There is a great mystery involving Don Bradman, or more particularly his method of batting, and it is this: Why haven’t other batsmen tried to imitate the Bradman method? From looking at the old films and watching test cricket live and on television for a number of decades my belief is that the nearest player to the Bradman method is the other ‘Boy from the Bush,’ Doug Walters. But, in my view, aside from Walters, who had an un-Bradman-like weakness for hitting sixes (Bradman hit only one six in his test career), there is no other player who remotely resembles Bradman in style, or in achievement.

Tony Shillinglaw was so convinced that that the Bradman method was not an aberration that, towards the end of his own career, he tried the method out for himself in the nets. ‘Batting was not just different,’ he wrote. ‘With practice it suddenly became a thrilling new experience … Never before in my cricketing experience had I timed the ball so consistently well, nor hit it so fast all around the wicket and with so little mental and physical effort.’

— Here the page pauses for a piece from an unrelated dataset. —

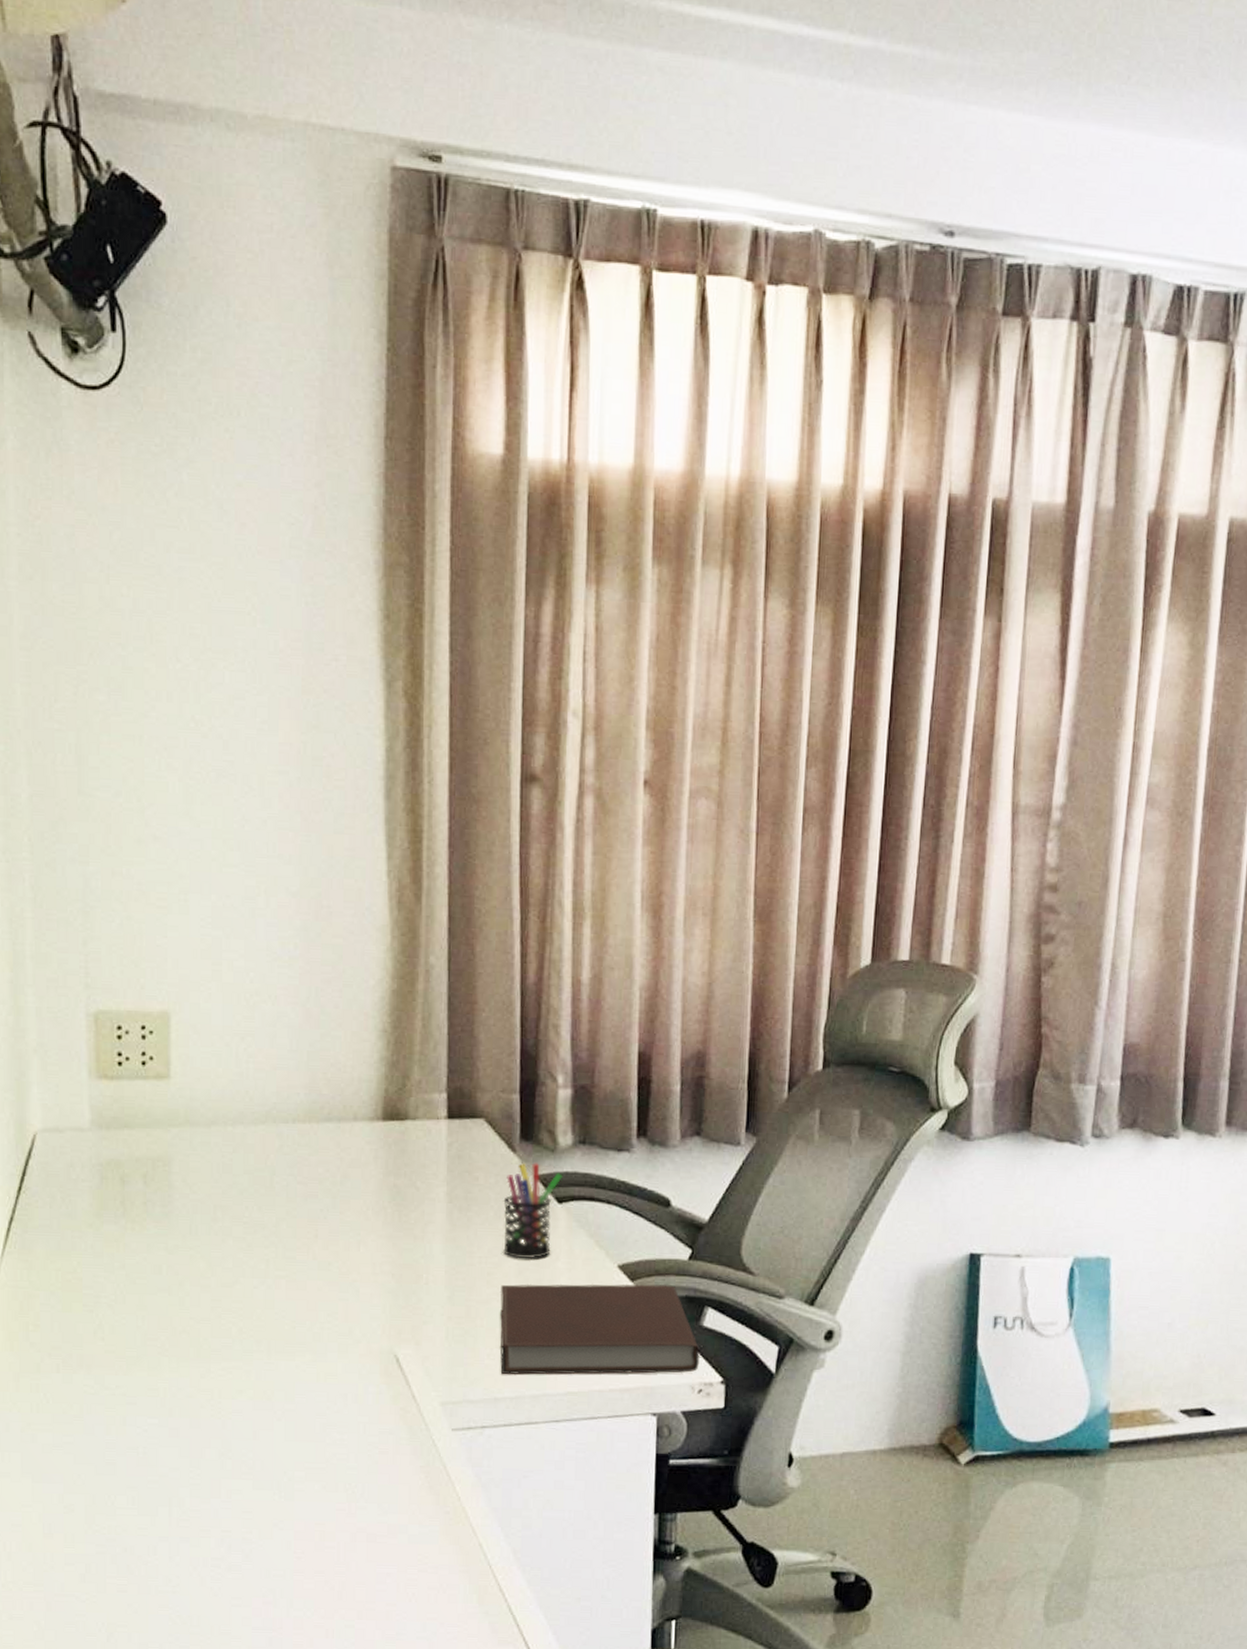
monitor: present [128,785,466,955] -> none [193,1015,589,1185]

‘Up and down the country youngsters are being taught slavishly to take their bats straight back, the old pendulum idea, in a program developed by the MCC,’ Shillinglaw insisted. ‘The indications are that they are being given a handicap from the very beginning.’

What better way to commemorate the centenary of Don Bradman’s birth than to start training many youngsters to bat in the Bradman way? If this is done, cricket might see a Bradman clone, not in a couple of thousand years or so (presuming the game lasts this long) but hopefully within a couple of generations of players.